WASHINGTON: United States President Joe Biden and Xi Jinping agreed during their virtual summit to work on organizing talks between nuclear armed countries on weapons control, a senior White House official said Tuesday.
Biden and XI met through a teleconference for more than three hours Monday night (early Tuesday in Beijing) in an effort to facilitate tensions between the two world’s top economies and major geopolitical rivals.
“President Biden did raise with President XI the need for a collection of strategic stability conversations,” National Security Advisor Jake Sullivan said at the conference, using expressions employed in a diplomatic circle to show weapons control.

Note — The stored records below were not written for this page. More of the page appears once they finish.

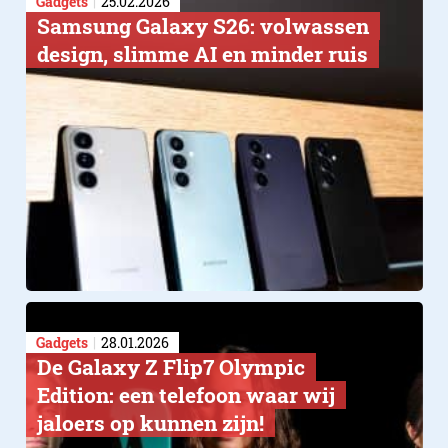
Gadgets
25.02.2026
Samsung Galaxy S26: volwassen
design, slimme AI en minder ruis
Gadgets
28.01.2026
De Galaxy Z Flip7 Olympic
Edition: een telefoon waar wij
jaloers op kunnen zijn!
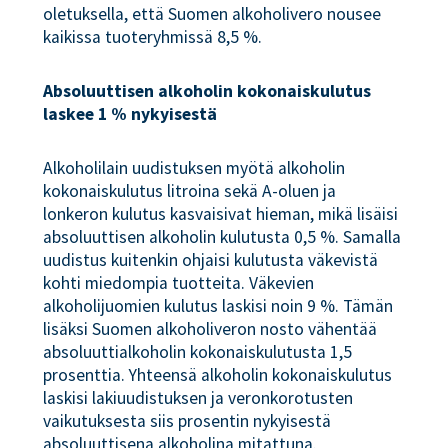
oletuksella, että Suomen alkoholivero nousee
kaikissa tuoteryhmissä 8,5 %.
Absoluuttisen alkoholin kokonaiskulutus
laskee 1 % nykyisestä
Alkoholilain uudistuksen myötä alkoholin
kokonaiskulutus litroina sekä A-oluen ja
lonkeron kulutus kasvaisivat hieman, mikä lisäisi
absoluuttisen alkoholin kulutusta 0,5 %. Samalla
uudistus kuitenkin ohjaisi kulutusta väkevistä
kohti miedompia tuotteita. Väkevien
alkoholijuomien kulutus laskisi noin 9 %. Tämän
lisäksi Suomen alkoholiveron nosto vähentää
absoluuttialkoholin kokonaiskulutusta 1,5
prosenttia. Yhteensä alkoholin kokonaiskulutus
laskisi lakiuudistuksen ja veronkorotusten
vaikutuksesta siis prosentin nykyisestä
absoluuttisena alkoholina mitattuna.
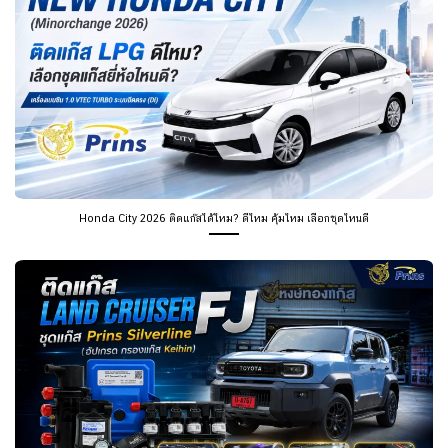
Honda City 2026 ติดแก๊สได้ไหม? ดีไหม คุ้มไหม เลือกชุดไหนดี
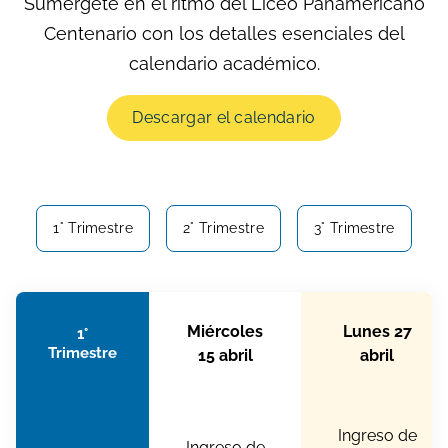
Sumérgete en el ritmo del Liceo Panamericano
Centenario con los detalles esenciales del
calendario académico.
Descargar el calendario
1° Trimestre
2° Trimestre
3° Trimestre
Miércoles
Lunes 27
1°
Trimestre
15 abril
abril
Ingreso de
Ingreso de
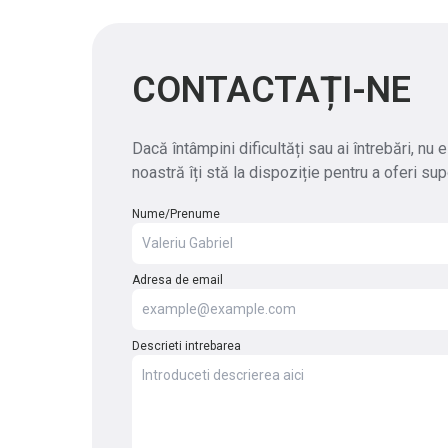
CONTACTAȚI-NE
Dacă întâmpini dificultăți sau ai întrebări, nu
noastră îți stă la dispoziție pentru a oferi sup
Nume/Prenume
Adresa de email
Descrieti intrebarea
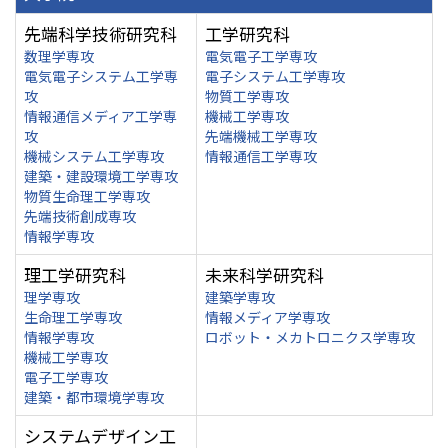
先端科学技術研究科
工学研究科
数理学専攻
電気電子工学専攻
電気電子システム工学専
電子システム工学専攻
攻
物質工学専攻
情報通信メディア工学専
機械工学専攻
攻
先端機械工学専攻
機械システム工学専攻
情報通信工学専攻
建築・建設環境工学専攻
物質生命理工学専攻
先端技術創成専攻
情報学専攻
理工学研究科
未来科学研究科
理学専攻
建築学専攻
生命理工学専攻
情報メディア学専攻
情報学専攻
ロボット・メカトロニクス学専攻
機械工学専攻
電子工学専攻
建築・都市環境学専攻
システムデザイン工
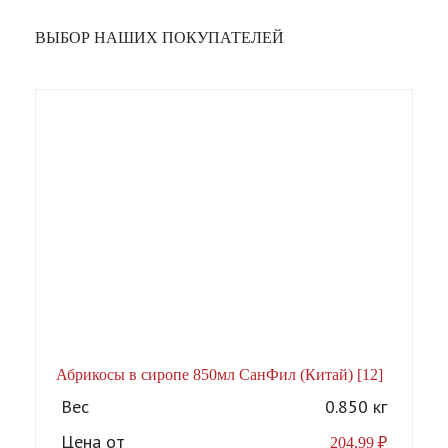
ВЫБОР НАШИХ ПОКУПАТЕЛЕЙ
Абрикосы в сиропе 850мл СанФил (Китай) [12]
А
Вес
0.850 кг
Цена от
204,99
₽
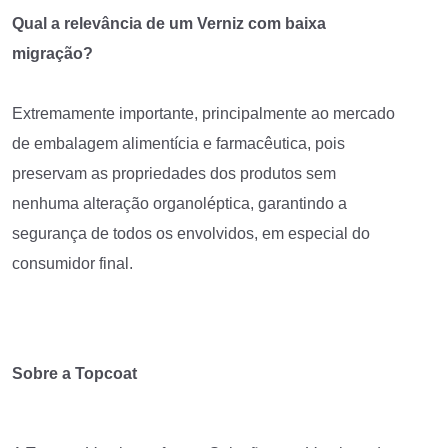
Qual a relevância de um Verniz com baixa
migração?
Extremamente importante, principalmente ao mercado
de embalagem alimentícia e farmacêutica, pois
preservam as propriedades dos produtos sem
nenhuma alteração organoléptica, garantindo a
segurança de todos os envolvidos, em especial do
consumidor final.
Sobre a Topcoat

“The two leaders agreed that we would begin to advance the discussion,” he added, in comments made at the Brookings Institution Think Tank in Washington.
Sullivan, A Top Aide to Biden, has been asked about the increasing Beijing military power.
The Pentagon recently confirmed that China in August conducted a nuclear hypersonic missile test which would be difficult to maintain, and have said that Beijing expanded its nuclear arsenal faster than anticipated.
While the United States and Russia have a formal strategic stability dialogue since the cold war period, produced several disarmament agreements, which did not occur between Washington and Beijing.
Biden Donald Trump’s predecessor repeatedly asked in vain that China was included in US-Russian talks.
Biden, who served in January, seems more interested in bilateral talks.
“It’s not the same as what we have in the Russian context with a formal strategic stability dialog that is much more mature, has a far deeper history for it,” Sullivan said.
“There is little maturity for it in the relationship of US-China, but the two leaders discuss these problems and now the obligation for us to think of the most productive way to bring it forward from here.”